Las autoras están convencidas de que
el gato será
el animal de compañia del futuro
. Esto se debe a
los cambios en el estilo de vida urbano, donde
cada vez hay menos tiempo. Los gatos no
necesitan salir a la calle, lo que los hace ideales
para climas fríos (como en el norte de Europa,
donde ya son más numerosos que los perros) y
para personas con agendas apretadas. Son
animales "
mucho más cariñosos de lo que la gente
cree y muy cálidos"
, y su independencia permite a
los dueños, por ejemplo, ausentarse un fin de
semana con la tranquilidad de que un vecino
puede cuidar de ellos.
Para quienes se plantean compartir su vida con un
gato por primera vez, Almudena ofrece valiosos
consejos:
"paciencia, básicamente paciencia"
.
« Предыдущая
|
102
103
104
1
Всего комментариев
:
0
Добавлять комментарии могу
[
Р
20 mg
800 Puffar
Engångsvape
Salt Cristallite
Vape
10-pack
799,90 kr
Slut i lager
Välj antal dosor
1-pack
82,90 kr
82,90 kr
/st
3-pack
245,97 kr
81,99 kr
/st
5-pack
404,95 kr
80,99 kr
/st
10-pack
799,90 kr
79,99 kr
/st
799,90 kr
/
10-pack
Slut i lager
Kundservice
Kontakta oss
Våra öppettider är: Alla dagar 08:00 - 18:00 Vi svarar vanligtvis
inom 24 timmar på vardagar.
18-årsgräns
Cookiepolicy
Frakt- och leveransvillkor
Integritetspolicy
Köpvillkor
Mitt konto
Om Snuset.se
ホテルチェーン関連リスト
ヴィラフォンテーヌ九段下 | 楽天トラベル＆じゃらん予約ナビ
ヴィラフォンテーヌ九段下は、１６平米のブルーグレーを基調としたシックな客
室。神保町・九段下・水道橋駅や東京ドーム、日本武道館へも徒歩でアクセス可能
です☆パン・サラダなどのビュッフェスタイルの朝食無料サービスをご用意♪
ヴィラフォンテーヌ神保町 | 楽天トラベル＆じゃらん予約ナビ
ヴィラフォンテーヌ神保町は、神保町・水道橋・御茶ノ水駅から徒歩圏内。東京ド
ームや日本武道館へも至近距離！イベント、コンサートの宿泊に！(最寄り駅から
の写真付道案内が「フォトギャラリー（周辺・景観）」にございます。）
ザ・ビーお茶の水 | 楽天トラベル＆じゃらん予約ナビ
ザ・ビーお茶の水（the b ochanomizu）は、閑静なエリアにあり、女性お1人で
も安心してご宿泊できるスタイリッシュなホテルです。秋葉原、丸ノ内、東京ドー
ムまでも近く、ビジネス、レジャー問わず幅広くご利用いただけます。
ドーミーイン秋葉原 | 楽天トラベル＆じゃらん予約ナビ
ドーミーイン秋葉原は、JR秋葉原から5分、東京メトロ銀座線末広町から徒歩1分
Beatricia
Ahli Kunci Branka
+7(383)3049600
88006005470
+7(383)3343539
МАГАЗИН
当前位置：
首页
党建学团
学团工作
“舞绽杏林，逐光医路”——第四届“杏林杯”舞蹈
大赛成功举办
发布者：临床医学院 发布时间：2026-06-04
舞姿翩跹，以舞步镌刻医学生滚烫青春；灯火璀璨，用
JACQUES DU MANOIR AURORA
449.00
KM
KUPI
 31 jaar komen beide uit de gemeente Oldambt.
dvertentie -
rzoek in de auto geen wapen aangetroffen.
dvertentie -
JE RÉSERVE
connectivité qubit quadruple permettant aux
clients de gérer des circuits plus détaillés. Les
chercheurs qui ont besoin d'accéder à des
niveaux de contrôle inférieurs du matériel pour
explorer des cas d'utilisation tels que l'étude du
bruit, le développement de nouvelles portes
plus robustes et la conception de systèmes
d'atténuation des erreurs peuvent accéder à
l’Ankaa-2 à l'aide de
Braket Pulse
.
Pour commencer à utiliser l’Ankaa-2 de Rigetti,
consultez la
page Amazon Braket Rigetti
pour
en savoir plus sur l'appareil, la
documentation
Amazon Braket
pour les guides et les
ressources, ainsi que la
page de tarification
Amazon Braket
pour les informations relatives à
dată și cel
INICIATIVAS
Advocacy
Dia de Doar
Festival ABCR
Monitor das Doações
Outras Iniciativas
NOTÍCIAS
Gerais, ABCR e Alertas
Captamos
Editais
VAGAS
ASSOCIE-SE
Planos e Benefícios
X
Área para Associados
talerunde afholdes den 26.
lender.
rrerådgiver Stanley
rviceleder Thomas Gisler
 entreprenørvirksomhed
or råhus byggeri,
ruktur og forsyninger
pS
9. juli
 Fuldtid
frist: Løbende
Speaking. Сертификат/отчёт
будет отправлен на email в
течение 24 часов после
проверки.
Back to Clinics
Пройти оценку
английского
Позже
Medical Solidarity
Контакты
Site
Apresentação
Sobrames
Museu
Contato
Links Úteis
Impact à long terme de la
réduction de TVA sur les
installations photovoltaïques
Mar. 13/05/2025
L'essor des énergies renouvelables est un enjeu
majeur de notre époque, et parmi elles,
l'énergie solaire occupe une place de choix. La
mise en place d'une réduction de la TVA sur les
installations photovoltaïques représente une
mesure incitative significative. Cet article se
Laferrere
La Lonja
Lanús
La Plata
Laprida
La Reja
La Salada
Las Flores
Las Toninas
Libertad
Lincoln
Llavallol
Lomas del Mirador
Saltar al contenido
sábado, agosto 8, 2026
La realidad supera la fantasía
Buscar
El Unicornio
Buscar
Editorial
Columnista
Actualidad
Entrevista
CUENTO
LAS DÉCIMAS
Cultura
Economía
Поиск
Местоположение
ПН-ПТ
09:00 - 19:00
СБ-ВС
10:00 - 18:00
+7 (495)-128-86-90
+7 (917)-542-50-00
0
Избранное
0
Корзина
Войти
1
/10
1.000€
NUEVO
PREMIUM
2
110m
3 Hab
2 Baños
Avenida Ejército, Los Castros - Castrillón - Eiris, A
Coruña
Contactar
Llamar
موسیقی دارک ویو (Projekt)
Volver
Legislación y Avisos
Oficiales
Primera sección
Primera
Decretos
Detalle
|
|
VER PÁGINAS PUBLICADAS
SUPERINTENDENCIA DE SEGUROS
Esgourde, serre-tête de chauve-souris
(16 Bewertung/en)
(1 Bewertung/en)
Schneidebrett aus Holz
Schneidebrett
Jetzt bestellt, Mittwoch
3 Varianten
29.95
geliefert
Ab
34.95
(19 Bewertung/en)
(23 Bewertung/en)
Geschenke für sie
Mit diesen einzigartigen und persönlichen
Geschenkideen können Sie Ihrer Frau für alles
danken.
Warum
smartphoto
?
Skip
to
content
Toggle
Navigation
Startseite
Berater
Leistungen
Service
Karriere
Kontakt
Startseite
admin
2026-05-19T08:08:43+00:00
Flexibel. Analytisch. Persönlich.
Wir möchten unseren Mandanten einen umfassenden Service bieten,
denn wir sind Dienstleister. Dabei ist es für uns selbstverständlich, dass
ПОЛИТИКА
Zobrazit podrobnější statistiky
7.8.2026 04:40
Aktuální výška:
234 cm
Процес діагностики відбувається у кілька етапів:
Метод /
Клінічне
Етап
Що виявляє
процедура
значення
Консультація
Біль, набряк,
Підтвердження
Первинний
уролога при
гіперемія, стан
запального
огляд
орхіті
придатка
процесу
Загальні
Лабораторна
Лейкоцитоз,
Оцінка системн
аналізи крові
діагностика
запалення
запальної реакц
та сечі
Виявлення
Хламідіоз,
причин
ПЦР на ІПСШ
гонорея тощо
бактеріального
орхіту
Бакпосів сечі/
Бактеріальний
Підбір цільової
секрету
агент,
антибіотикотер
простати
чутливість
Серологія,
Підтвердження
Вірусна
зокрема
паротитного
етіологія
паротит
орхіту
□ □ □ □ □ □ □
Task objective
Retype exactly. Start at the line with "гонорея тощо" and stop at the last line of the data.

Answer to this exercise
гонорея тощо
бактеріального
орхіту
Бакпосів сечі/
Бактеріальний
Підбір цільової
секрету
агент,
антибіотикотер
простати
чутливість
Серологія,
Підтвердження
Вірусна
зокрема
паротитного
етіологія
паротит
орхіту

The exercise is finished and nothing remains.